Menant, de Gatecoin, est toutefois beaucoup plus optimiste. Il estime que la monnaie pourrait terminer l'année au-dessus de 100 000 dollars, mais reconnaît que c'est un pari.

VALEUR SOUS-JACENTE

Joe Duncan, fondateur de la société Fintech Duncan Capital, basée à Singapour, s'attend à ce que les investisseurs particuliers reviennent sur le marché, les gouvernements assouplissant peu à peu leurs règles en matière de cryptomonnaies.

"Mais le bitcoin pourrait encore perdre une certaine domination du marché", a déclaré Duncan.

Thomas Lee, associé directeur et cofondateur de Fundstrat Global Advisors à New York, a déclaré que le marché du bitcoin se morfond dans une phase de "purgatoire", quelque part entre un marché baissier et un marché haussier.
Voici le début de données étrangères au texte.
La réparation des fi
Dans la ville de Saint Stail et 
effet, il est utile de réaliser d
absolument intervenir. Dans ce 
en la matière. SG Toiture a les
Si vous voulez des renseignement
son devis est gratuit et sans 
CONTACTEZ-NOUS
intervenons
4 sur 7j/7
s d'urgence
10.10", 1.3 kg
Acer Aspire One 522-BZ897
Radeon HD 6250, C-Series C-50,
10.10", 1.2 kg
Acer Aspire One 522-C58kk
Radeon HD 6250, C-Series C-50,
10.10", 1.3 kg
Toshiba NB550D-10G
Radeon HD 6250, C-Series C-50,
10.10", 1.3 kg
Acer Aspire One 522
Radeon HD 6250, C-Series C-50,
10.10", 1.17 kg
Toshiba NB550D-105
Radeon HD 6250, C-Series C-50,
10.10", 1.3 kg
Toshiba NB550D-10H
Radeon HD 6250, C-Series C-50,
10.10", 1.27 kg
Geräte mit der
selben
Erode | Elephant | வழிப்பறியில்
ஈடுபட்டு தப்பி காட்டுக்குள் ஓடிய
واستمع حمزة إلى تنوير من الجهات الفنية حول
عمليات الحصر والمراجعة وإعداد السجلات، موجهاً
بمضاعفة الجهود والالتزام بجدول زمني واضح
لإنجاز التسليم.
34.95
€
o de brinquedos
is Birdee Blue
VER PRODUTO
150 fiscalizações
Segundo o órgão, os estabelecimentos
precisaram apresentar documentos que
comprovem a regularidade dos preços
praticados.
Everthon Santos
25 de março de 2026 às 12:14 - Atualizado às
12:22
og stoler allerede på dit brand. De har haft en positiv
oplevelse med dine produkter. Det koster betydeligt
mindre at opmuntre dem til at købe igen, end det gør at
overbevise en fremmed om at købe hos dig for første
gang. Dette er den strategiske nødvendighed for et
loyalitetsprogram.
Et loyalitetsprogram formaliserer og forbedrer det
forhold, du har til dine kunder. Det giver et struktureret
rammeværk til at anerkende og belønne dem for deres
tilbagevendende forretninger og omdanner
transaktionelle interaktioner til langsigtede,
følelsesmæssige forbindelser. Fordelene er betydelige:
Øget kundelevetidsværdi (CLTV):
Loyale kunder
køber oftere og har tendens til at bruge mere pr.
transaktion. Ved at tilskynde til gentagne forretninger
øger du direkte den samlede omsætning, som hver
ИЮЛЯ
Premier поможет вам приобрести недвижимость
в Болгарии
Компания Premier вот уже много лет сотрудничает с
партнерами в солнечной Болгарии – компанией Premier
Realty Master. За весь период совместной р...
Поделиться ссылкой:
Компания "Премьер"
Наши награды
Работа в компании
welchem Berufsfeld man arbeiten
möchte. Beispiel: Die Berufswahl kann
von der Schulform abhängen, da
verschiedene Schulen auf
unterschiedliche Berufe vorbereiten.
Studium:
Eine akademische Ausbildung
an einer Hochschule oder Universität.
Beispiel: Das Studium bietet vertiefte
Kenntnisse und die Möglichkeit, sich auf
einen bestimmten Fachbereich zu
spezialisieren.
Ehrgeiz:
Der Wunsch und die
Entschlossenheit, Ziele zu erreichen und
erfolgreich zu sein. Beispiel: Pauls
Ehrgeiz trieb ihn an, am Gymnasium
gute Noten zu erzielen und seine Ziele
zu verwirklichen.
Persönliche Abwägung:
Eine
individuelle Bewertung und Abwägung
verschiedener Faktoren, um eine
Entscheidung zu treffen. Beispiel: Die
Il a prédit que cela pourrait durer au moins jusqu'en septembre.

L'un des problèmes est que, bien que de nombreuses grandes institutions soient curieuses de savoir comment la technologie blockchain sous-jacente du bitcoin pourrait révolutionner le secteur financier, le bitcoin n'est pas largement accepté comme monnaie et n'a pas de valeur intrinsèque.

De ce fait, et compte tenu de l'intense volatilité de la monnaie, il est difficile pour les investisseurs de prévoir un prix.

Certains analystes pensent que le bitcoin conservera une prime en tant que sécurité, comme l'or, dans le monde numérique, alors que les autres cryptomonnaies sont utilisées pour le commerce.

D'autres le considèrent comme un actif comme un autre.

"L'une des raisons de posséder des cryptomonnaies est qu'elles constituent une couverture efficace", a déclaré Sam Doctor, un analyste de données chez Fundstrat, une société de recherche basée à New York, dont le fondateur est un taureau bien connu du bitcoin qui prédit de fortes hausses cette année. "Jusqu'à ce que quelque chose se produise pour infirmer cette thèse, vous ne cherchez pas à les vendre tant que d'autres classes d'actifs sont en baisse."